Visitor comments are welcome.


  1. Here's an often quoted comment [in articles about "Jingle Bells Batman Smells" songs] that provides one likely theory about how children's rhymes spread before the internet:
    From Jingle Bells, Batman Smells by ROB on 2006/01/09 Jingle Bells, Batman Smells by ROB on 2006/01/09
    2012/12/05, 3:15 pm

    "My feeling about how this song spread around the world is the children of US military familes. I first heard it back in Christmas of 1966 when the Batman TV series started in September of 1966. That was the only thing elementary school kids talked about and the toys were all we wanted for Christmas. I lived in San Diego California and our school was half military kids. Our city was a big military hub at the height of the Vietnam War. Every branch of the services was active there. I remember we sang the original chorus over and over. Kids tried to add versions, but the original ending was always the Joker got away – Hey!. My assumption was that as military kids were suddenly moved around the country they would arrive in a new school and that silly song was a familiar memory of their former friends. Once it was heard by the new group they would be “Kool” and other kids would copy their new song.

    I think the original chorus was tried and true and whatever you learn first is your memory of the right way. When another comes along it is quickly rejected. It takes a kid to move with a different version for that one to be known as the original. That is my guess how it migrated around the world and did not change very much. I went to research this song version after walking kids to school and hearing a 7 year old claim it was new.
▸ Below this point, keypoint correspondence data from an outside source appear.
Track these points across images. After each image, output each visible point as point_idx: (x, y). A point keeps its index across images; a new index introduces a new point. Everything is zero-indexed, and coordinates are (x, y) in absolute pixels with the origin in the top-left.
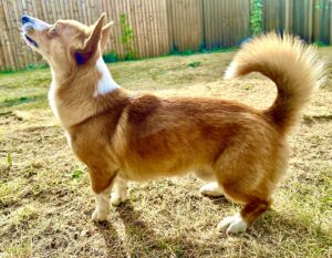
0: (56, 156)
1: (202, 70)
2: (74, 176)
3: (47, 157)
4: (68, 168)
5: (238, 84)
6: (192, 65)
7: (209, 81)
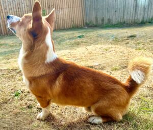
0: (7, 85)
1: (84, 40)
2: (16, 95)
3: (3, 85)
4: (13, 91)
5: (102, 47)
6: (79, 37)
7: (87, 45)
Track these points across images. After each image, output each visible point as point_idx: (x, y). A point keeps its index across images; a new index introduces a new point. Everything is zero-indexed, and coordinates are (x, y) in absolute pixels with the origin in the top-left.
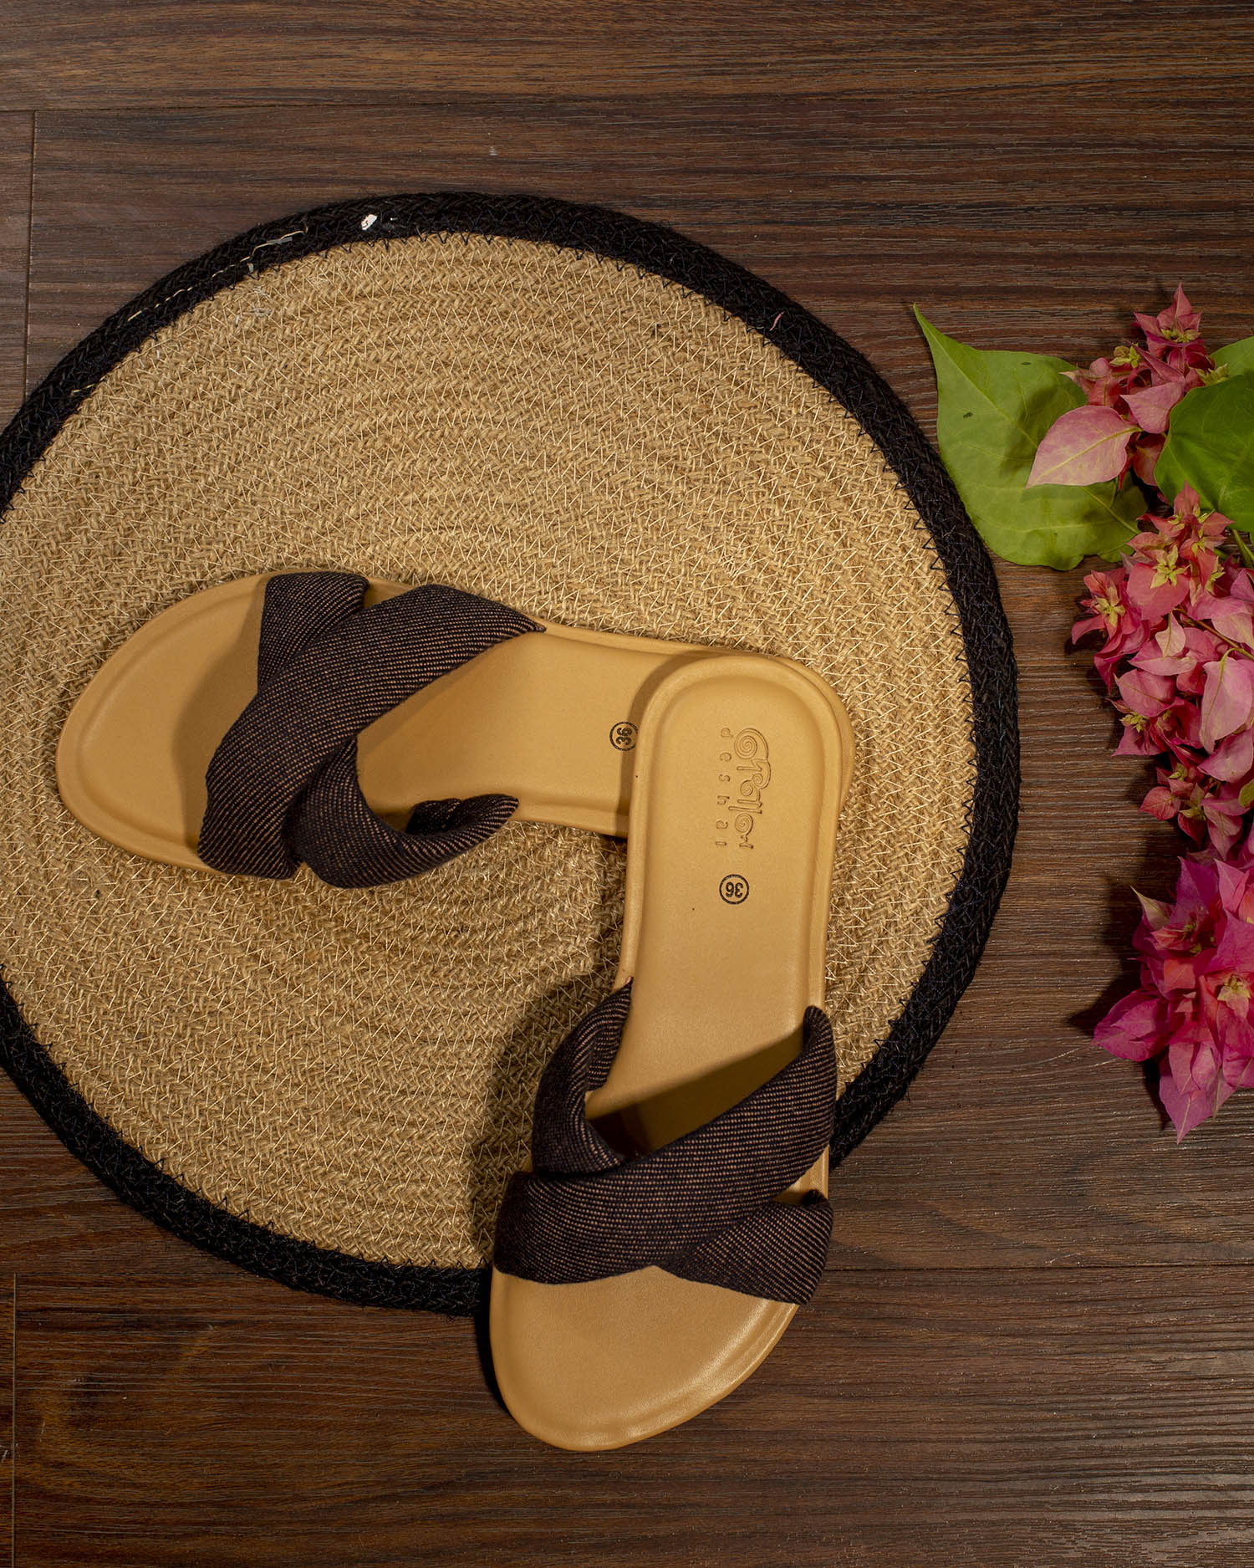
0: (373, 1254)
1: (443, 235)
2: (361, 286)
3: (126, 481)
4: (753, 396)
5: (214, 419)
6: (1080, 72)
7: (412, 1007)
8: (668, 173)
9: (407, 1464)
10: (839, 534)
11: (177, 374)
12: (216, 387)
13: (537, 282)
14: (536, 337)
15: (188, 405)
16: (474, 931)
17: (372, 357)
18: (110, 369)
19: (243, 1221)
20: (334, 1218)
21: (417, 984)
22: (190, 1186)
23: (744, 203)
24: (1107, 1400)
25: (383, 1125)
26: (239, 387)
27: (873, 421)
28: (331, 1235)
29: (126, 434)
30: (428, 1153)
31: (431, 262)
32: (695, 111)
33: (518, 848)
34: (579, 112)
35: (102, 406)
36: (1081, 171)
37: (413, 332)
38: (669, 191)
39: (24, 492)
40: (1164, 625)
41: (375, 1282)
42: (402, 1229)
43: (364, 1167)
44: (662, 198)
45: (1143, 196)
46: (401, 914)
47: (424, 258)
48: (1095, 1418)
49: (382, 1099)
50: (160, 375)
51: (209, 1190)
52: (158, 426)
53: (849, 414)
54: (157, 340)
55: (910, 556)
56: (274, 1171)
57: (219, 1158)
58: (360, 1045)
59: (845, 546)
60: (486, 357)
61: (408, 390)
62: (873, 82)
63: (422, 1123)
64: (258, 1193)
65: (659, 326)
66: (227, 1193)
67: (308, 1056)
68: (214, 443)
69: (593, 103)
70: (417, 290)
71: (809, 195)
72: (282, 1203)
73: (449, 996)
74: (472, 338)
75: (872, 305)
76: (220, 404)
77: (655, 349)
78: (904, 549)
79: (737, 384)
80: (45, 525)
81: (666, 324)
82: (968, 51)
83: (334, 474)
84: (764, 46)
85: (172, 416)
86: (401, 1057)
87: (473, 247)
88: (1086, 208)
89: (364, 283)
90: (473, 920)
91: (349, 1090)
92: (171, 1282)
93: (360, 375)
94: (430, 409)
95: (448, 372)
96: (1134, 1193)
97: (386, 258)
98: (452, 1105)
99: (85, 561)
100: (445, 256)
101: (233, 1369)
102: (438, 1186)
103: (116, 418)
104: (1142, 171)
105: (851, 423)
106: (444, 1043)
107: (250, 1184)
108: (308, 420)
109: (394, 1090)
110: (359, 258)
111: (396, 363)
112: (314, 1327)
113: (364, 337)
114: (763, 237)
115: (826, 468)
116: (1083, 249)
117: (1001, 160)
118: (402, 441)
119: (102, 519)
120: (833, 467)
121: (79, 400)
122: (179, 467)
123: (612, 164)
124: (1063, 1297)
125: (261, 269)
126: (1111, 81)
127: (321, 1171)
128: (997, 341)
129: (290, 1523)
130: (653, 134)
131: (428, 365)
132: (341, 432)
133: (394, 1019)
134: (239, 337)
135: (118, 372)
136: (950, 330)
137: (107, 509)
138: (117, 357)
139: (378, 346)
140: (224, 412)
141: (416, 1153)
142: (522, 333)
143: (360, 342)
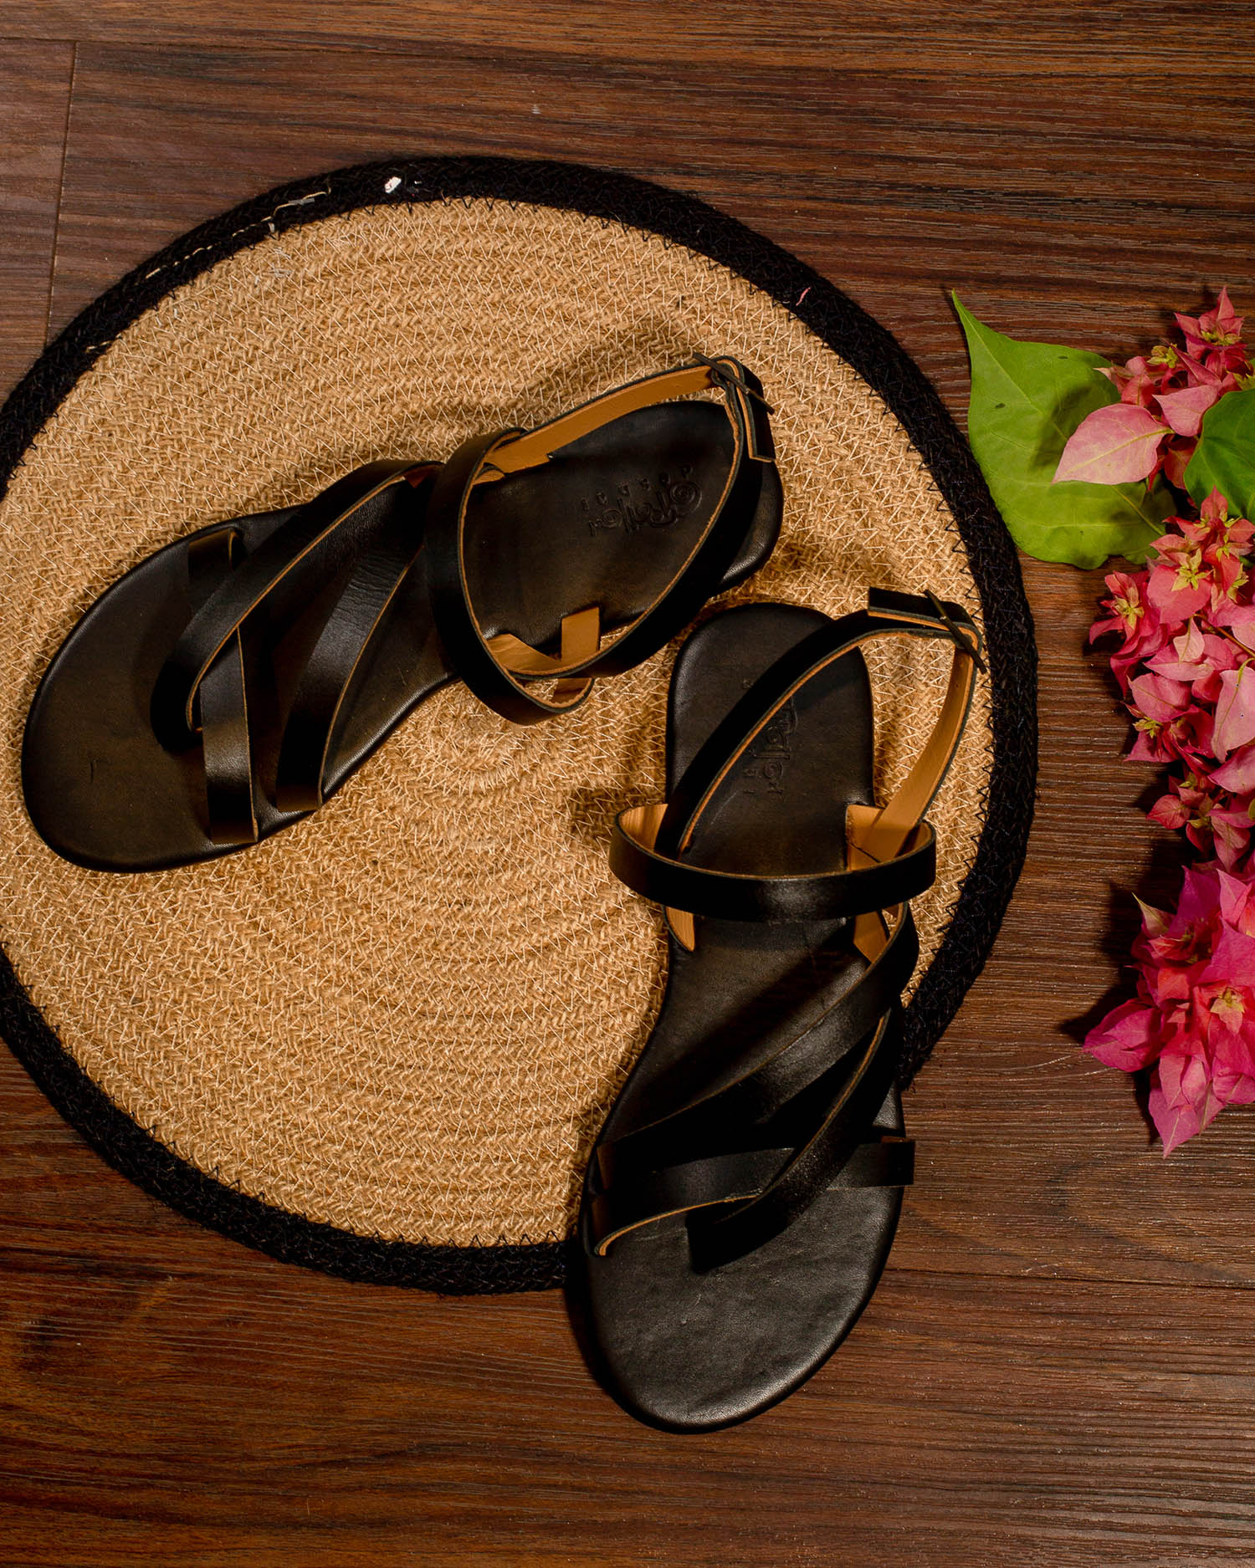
0: (364, 1229)
1: (468, 199)
2: (383, 250)
3: (139, 440)
4: (777, 371)
5: (230, 379)
6: (1137, 64)
7: (412, 980)
8: (713, 142)
10: (860, 514)
11: (194, 334)
12: (233, 347)
13: (562, 250)
14: (559, 306)
15: (204, 365)
16: (477, 905)
17: (392, 322)
18: (127, 326)
19: (234, 1191)
20: (326, 1191)
21: (418, 957)
22: (181, 1153)
23: (787, 177)
25: (379, 1099)
26: (257, 348)
27: (898, 400)
28: (322, 1208)
29: (140, 393)
30: (424, 1128)
31: (454, 227)
32: (743, 81)
33: (525, 823)
34: (626, 75)
35: (118, 364)
36: (1131, 165)
37: (434, 297)
39: (36, 448)
40: (1183, 631)
41: (366, 1257)
42: (395, 1204)
43: (358, 1140)
45: (1194, 194)
46: (404, 885)
47: (448, 223)
49: (378, 1072)
50: (177, 335)
51: (201, 1159)
52: (173, 386)
53: (874, 393)
54: (174, 298)
55: (932, 538)
56: (266, 1142)
57: (212, 1126)
58: (358, 1017)
59: (866, 526)
60: (508, 324)
61: (428, 356)
62: (926, 62)
63: (418, 1098)
64: (250, 1163)
65: (683, 298)
66: (219, 1162)
67: (305, 1027)
68: (230, 405)
69: (640, 67)
70: (439, 255)
71: (853, 173)
72: (274, 1174)
73: (450, 970)
74: (494, 305)
75: (909, 289)
76: (237, 364)
77: (678, 321)
78: (926, 531)
79: (761, 358)
80: (56, 482)
81: (691, 297)
82: (1024, 36)
83: (350, 439)
84: (817, 19)
85: (188, 376)
86: (399, 1030)
87: (497, 212)
88: (1135, 204)
89: (386, 246)
90: (476, 894)
91: (345, 1062)
93: (379, 340)
94: (449, 375)
95: (468, 338)
97: (408, 222)
98: (449, 1080)
99: (96, 519)
100: (468, 221)
102: (433, 1162)
103: (131, 377)
104: (1194, 169)
105: (876, 401)
106: (444, 1018)
107: (242, 1154)
108: (325, 384)
109: (392, 1063)
110: (381, 220)
111: (416, 328)
113: (385, 301)
114: (804, 213)
115: (849, 447)
116: (1129, 244)
117: (1051, 149)
118: (419, 407)
119: (114, 478)
120: (856, 445)
121: (94, 356)
122: (193, 427)
123: (656, 129)
124: (1039, 1307)
125: (282, 229)
126: (1169, 76)
127: (315, 1143)
128: (1035, 333)
130: (700, 102)
131: (448, 331)
132: (358, 397)
133: (394, 991)
134: (257, 297)
135: (134, 330)
136: (987, 318)
137: (120, 468)
138: (135, 313)
139: (399, 311)
140: (240, 373)
141: (412, 1128)
142: (545, 301)
143: (380, 306)
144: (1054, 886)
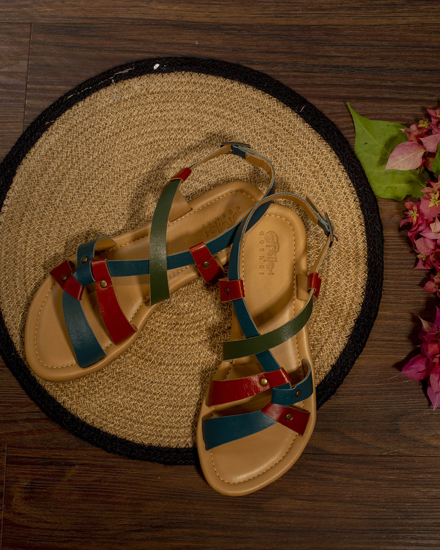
0: (138, 441)
1: (183, 72)
2: (152, 90)
3: (64, 156)
4: (293, 135)
5: (97, 135)
6: (411, 20)
7: (157, 351)
8: (260, 52)
9: (146, 518)
10: (321, 187)
11: (84, 118)
12: (98, 123)
13: (216, 91)
14: (215, 111)
15: (88, 130)
16: (181, 325)
17: (155, 115)
18: (60, 115)
19: (91, 426)
20: (124, 427)
21: (159, 343)
22: (72, 412)
23: (287, 64)
24: (404, 505)
25: (144, 394)
26: (106, 124)
27: (336, 147)
28: (123, 433)
29: (65, 139)
30: (160, 405)
31: (178, 82)
32: (271, 30)
33: (199, 296)
34: (229, 29)
35: (57, 129)
36: (410, 56)
37: (170, 107)
38: (260, 59)
39: (27, 158)
40: (433, 221)
41: (138, 451)
42: (149, 432)
43: (136, 409)
44: (257, 62)
45: (433, 66)
46: (155, 317)
47: (176, 80)
48: (399, 511)
49: (144, 384)
50: (78, 118)
51: (80, 414)
52: (76, 137)
53: (327, 144)
54: (78, 106)
55: (347, 196)
56: (103, 409)
57: (84, 403)
58: (137, 364)
59: (323, 191)
60: (196, 117)
61: (168, 128)
62: (336, 21)
63: (158, 394)
64: (97, 416)
65: (259, 109)
66: (86, 415)
67: (118, 367)
68: (96, 144)
69: (234, 26)
70: (173, 92)
71: (311, 62)
72: (106, 420)
73: (171, 348)
74: (192, 110)
75: (332, 102)
76: (99, 130)
77: (258, 117)
78: (345, 193)
79: (287, 131)
80: (33, 171)
81: (262, 108)
82: (371, 11)
83: (139, 157)
84: (296, 7)
85: (82, 133)
86: (152, 369)
87: (193, 77)
88: (412, 70)
89: (153, 88)
90: (181, 321)
91: (132, 380)
92: (63, 448)
93: (150, 122)
94: (175, 135)
95: (182, 122)
96: (417, 429)
97: (162, 80)
98: (170, 388)
99: (48, 184)
100: (183, 80)
101: (84, 481)
102: (163, 417)
103: (61, 133)
104: (433, 57)
105: (328, 147)
106: (168, 365)
107: (95, 413)
108: (131, 137)
109: (149, 381)
110: (152, 79)
111: (163, 118)
112: (115, 467)
113: (153, 108)
114: (294, 76)
115: (318, 163)
116: (411, 84)
117: (381, 51)
118: (164, 146)
119: (54, 169)
120: (320, 162)
121: (48, 126)
122: (83, 152)
123: (240, 48)
124: (390, 466)
125: (116, 82)
126: (423, 24)
127: (121, 409)
128: (378, 117)
129: (102, 538)
130: (255, 38)
131: (175, 119)
132: (142, 142)
133: (150, 355)
134: (107, 106)
135: (63, 117)
136: (360, 112)
137: (56, 166)
138: (63, 111)
139: (157, 111)
140: (100, 133)
141: (156, 405)
142: (210, 109)
143: (151, 110)
144: (390, 315)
    I am 54 and I remember it felt new when I was 7. The version we were singing was “Jingle Bells, Santa smells, Rudolph lost his way. Blah blah blah in a one horse Chevrolet. hey! This version was popular in school, because the 1960’s commerical hit song was “See the USA in your Chevrolet” played on every TV channel during kids shows. Christmas of 1966 is when I first heard it switch to Batman Smells, Robin layed an egg and the Batmobile logically replaced the sleigh and our Chevrolet. Please post a reply if you heard this version before Christmas 1966 and where you were."
    I reformatted this comment to enhance its readability.

    1. Here's information about the jingle "See The U.S.A. In Your Chevolet".
      "The song "See The U.S.A. In Your Chevrolet" (title as filed for 1950 copyright)[1] is a commercial jingle from c. 1949, with lyrics and music by Leo Corday (ASCAP) and Leon Carr (ASCAP),[2] written for the Chevrolet Division of General Motors.[1] The song was the Chevrolet jingle sung on the show Inside U.S.A. with Chevrolet by Chevrolet's real-life husband-wife duo, Peter Lind Hayes and Mary Healy,[1] years before it became associated with Dinah Shore through Chevrolet's decade-long sponsorship of her television shows. Dinah Shore sang the song after 1952,[1] and it became something of a signature song for her. Later the song was also sung by male spokesman Pat Boone on his Pat Boone-Chevy Showroom (ABC) from 1957 through 1960. When the games of the Los Angeles Dodgers were televised in the 1960s, commercials were aired with the song sung by John Roseboro and Don Drysdale, whose singing careers, announcer Vin Scully said, were "destined to go absolutely nowhere"...

    2. I remember the "See The U.S.A. In Your Chevrolet" jingle from the Dinah Shore television show. Actually, that's the only thing that I remember about that early 1950s American television show.

      There are LOTS of "Jingle Bells" parodies that mention the Chevrolet" brand of car. the reason why the word "chervolet" is so prevalent in those "Jingle Bells" parodies -in addition to the popularity of that "see the U.S.A jingle- is that the word "chevrolet" rhymes with the word "sleigh" which is the last word in what is now the standard version of the chorus for the "Jingle Bells" song: "in a one horse open sleigh".